Towards the efficient calculation of quantity of interest from steady Euler equations II: a CNNs-based automatic implementation

TL;DR

This paper enhances a dual-weighted residual-based adaptive method for Euler equations by integrating CNNs, adaptive tolerance strategies, and parallelization to significantly improve computational efficiency in practical applications.

Contribution

It introduces CNN-based solvers, adaptive tolerance adjustment, and parallel computing techniques to accelerate the existing dual-weighted residual method for Euler equations.

Findings

CNN solver maintains dual consistency and accelerates computations.

Adaptive tolerance strategy improves mesh refinement efficiency.

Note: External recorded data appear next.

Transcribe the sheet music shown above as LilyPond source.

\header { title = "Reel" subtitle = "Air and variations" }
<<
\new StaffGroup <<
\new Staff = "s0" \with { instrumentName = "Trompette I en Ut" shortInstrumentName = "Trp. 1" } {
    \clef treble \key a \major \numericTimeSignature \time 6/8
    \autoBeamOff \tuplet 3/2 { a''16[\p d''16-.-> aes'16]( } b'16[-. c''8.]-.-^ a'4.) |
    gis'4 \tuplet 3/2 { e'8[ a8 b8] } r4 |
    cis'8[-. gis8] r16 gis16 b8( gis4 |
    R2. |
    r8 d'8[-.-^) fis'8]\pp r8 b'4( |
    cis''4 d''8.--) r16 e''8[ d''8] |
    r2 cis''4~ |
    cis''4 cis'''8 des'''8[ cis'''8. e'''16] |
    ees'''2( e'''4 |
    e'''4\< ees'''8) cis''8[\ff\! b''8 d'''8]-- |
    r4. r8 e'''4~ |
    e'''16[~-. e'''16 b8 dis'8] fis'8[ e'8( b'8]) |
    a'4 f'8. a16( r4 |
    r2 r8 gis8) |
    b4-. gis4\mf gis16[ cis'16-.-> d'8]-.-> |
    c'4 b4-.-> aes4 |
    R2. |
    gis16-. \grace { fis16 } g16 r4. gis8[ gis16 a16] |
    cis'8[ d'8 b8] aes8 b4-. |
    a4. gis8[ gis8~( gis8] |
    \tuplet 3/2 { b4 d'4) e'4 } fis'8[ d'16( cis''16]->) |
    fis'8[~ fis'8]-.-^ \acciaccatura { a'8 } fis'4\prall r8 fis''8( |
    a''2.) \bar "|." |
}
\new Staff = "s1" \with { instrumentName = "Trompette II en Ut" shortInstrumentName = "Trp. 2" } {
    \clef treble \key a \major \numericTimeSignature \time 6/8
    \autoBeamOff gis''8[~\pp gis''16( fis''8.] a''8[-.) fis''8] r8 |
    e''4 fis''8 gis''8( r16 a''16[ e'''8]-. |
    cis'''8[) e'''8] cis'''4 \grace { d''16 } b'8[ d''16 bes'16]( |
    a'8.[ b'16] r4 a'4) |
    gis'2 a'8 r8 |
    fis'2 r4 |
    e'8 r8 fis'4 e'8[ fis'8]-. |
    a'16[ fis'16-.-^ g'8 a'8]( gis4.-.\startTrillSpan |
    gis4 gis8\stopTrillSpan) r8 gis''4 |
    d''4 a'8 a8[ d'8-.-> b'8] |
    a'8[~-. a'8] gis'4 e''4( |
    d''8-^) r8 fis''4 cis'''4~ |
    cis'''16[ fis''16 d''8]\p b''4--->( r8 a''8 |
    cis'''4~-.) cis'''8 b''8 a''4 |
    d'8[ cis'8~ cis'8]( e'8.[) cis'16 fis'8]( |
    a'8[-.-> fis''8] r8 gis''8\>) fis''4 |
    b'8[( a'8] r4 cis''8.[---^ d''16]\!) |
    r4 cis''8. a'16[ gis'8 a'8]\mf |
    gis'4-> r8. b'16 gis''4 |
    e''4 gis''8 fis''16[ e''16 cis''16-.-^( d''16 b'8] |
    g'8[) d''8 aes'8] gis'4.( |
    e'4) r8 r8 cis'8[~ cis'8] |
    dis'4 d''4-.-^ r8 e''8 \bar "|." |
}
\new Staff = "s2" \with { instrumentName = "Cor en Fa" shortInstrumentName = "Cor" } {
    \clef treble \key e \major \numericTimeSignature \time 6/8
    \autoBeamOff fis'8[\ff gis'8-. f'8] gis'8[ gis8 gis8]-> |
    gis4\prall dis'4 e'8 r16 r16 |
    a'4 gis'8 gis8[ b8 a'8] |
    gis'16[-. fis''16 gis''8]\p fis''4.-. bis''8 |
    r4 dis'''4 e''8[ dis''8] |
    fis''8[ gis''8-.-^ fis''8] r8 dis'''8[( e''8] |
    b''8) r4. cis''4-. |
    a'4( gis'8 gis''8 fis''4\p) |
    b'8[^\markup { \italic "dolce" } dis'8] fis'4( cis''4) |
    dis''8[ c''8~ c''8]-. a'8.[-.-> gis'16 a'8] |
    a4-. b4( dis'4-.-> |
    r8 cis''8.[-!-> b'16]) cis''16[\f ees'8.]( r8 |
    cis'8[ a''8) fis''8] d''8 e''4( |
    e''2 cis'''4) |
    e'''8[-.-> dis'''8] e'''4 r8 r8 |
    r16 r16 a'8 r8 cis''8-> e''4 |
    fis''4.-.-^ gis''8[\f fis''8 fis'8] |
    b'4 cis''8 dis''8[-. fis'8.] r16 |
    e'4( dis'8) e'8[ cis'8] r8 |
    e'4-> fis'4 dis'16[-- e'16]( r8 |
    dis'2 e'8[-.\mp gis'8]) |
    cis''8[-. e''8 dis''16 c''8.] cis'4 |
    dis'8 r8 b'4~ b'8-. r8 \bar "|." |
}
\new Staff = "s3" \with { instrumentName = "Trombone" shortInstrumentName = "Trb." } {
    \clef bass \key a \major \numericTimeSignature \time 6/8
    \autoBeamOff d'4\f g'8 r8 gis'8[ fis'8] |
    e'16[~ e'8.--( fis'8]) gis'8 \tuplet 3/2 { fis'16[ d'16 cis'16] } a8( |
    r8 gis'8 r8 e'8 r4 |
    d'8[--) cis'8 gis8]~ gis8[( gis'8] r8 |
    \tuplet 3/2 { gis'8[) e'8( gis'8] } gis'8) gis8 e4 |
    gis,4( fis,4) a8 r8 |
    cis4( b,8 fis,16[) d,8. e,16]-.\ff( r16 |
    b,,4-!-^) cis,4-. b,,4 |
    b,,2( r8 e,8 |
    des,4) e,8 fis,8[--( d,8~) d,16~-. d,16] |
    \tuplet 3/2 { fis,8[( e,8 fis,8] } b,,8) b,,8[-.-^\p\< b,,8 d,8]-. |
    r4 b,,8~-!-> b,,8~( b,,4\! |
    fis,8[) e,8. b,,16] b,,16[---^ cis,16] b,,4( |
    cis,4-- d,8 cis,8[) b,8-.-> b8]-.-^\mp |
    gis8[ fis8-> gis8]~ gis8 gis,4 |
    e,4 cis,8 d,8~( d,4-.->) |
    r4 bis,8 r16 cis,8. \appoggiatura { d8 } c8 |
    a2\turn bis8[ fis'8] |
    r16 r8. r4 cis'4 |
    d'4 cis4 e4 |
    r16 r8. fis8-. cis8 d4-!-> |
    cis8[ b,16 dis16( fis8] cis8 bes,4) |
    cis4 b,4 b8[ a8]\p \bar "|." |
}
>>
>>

Parallelization with OpenMP significantly reduces simulation time.

Abstract

In \cite{wang2023towards}, a dual-consistent dual-weighted residual-based $h$-adaptive method has been proposed based on a Newton-GMG framework, towards the accurate calculation of a given quantity of interest from Euler equations. The performance of such a numerical method is satisfactory, i.e., the stable convergence of the quantity of interest can be observed in all numerical experiments. In this paper, we will focus on the efficiency issue to further develop this method, since efficiency is vital for numerical methods in practical applications such as the optimal design of the vehicle shape. Three approaches are studied for addressing the efficiency issue, i.e., i). using convolutional neural networks as a solver for dual equations, ii). designing an automatic adjustment strategy for the tolerance in the $h$-adaptive process to conduct the local refinement and/or coarsening of mesh grids, and iii). introducing OpenMP, a shared memory parallelization technique, to accelerate the module such as the solution reconstruction in the method. The feasibility of each approach and numerical issues are discussed in depth, and significant acceleration from those approaches in simulations can be observed clearly from a number of numerical experiments. In convolutional neural networks, it is worth mentioning that the dual consistency plays an important role to guarantee the efficiency of the whole method and that unstructured meshes are employed in all simulations.